Tahun lalu saya menangis karena kecewa. Lagi-lagi si kamar mandi menjadi pendengar yang baik. Ya tentu saja dia toh tidak bisa mengelak :p
Berhari-hari saya datang dengan wajah yang suntuk. Memaki sambil mengusap air mata. Jika saat itu dia bicara, pastinya saya dinasehati untuk tidak berkata kotor.

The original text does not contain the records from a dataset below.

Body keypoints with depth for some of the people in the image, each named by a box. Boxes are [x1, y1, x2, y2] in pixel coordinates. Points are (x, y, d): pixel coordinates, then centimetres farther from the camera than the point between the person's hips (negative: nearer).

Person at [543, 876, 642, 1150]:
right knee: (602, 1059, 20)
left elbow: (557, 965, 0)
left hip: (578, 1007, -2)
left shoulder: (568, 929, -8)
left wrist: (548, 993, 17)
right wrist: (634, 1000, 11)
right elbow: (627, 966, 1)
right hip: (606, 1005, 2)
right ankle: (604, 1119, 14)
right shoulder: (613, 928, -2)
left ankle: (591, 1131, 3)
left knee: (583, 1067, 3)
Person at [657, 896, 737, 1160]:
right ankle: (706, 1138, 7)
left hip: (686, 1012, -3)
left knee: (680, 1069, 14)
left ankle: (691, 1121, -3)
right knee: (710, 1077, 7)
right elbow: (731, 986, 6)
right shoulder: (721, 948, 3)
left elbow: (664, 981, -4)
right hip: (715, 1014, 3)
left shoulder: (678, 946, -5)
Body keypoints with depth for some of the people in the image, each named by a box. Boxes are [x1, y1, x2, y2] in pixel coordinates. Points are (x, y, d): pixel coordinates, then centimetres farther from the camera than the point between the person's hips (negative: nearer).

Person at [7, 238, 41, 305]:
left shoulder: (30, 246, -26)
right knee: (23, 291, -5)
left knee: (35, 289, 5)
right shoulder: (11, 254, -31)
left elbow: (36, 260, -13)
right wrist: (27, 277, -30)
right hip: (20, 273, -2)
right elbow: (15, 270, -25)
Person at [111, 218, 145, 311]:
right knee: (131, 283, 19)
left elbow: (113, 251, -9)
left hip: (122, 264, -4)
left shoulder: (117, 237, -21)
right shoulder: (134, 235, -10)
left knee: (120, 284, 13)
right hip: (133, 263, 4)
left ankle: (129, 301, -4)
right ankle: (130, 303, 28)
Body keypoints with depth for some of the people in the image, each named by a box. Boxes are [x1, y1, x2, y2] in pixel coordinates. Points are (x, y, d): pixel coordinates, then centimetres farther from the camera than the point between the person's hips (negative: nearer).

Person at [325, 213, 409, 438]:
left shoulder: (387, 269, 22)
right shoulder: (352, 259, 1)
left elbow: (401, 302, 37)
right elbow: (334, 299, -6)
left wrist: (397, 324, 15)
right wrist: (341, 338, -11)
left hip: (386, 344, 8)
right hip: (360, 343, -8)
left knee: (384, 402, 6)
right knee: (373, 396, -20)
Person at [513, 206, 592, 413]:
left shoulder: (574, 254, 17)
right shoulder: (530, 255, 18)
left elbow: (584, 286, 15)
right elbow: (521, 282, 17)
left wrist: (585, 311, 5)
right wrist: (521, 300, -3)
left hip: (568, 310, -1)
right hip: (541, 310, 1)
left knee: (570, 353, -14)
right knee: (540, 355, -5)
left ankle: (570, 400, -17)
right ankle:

Tadi pagi tiba-tiba saja saya mengucurkan air mata begitu memandangi outer abu tua yang melapisi tank top biru donker motif bunga yang terlihat dari cermin dihadapan saya. Sepoles make up mulai luntur tersapu tangan yang basah. Lalu saya menangis terisak. Perlahan batu besar yang dari kemarin sore menghantam kepala sedikit demi sedikit berubah menjadi kerikil-kerikil yang hanya menyisakan nyeri. Saya tinggal mengolesi lukanya dengan betadin, beberapa hari kemudian akan sembuh.

Apa gerangan?
Hari ini saya telah memilih. Biarlah hanya teman-teman di kantor singgah yang menikmati penampilan spesial saya hari ini. Rencana bertemu tim medical check up sebuah perusahaan ritel saya batalkan. Dengan berat hati, saya memililh setia. Setia pada profesi saya. My profession is my passion, seperti yang sering saya ucapkan di saat berkelakar dengan teman-teman yang sudah alumni.

Sejenak saya menangisi kebodohan karena melepaskan kesempatan. Apa pendapatmu kamar mandi? saya sempat bertanya sambil menatap ubin merah bata di lantai. Kesempatan untuk menaiki tangga, kesempatan untuk menikmati liburan yang saya inginkan, kesempatan untuk memasuki dunia baru, kesempatan yang tidak dimiliki banyak orang. 3 dari 4 sahabat saya kemarin sore telah menyuruh saya mengambil kesempatan. Hari ini saya lebih menuruti 1 dari 4 sahabat saya, meski keputusan saya tidak berdasarkan pertimbangan-pertimbangannya.

Dari sekian banyak alasan, saya katakan kepada bathub yang terkena sedikit cipratan air bahwa saya setia. Saya mencintai profesi saya. Passion saya ada di sini, di dunia yang terkadang saya sangat benci akibat praktiknya yang menyebalkan, namun juga saya cintai karena ketulusan menjadi bagian dari kehidupan di dalamnya.

Saya membaca artikel Tony Fernandes pagi ini. Seorang wartawan Washington Post  berpendapat kesalahan Tony dalam mengetik kata "passenger" menjadi "passanger" menunjukan ketulusannya.
Saya seperti di sentil.

Beberapa bulan ini seolah saya melupakan betapa istimewanya profesi saya. Saya, kami adalah orang-orang yang harus memperhatikan yang terabaikan,  dan membaca yang tak terbaca orang lain. Bahkan kesalahan dalam mengetik satu huruf pun menjadi bermakna bagi saya, bagi kami para PR. Sejenak kemudian saya bersyukur, Tuhan masih memberi saya kesempatan agar  saya menikmati passion saya saat ini.

Lalu saya katakan kepada si kamar mandi, semoga air mata saya hari ini tidak sia-sia.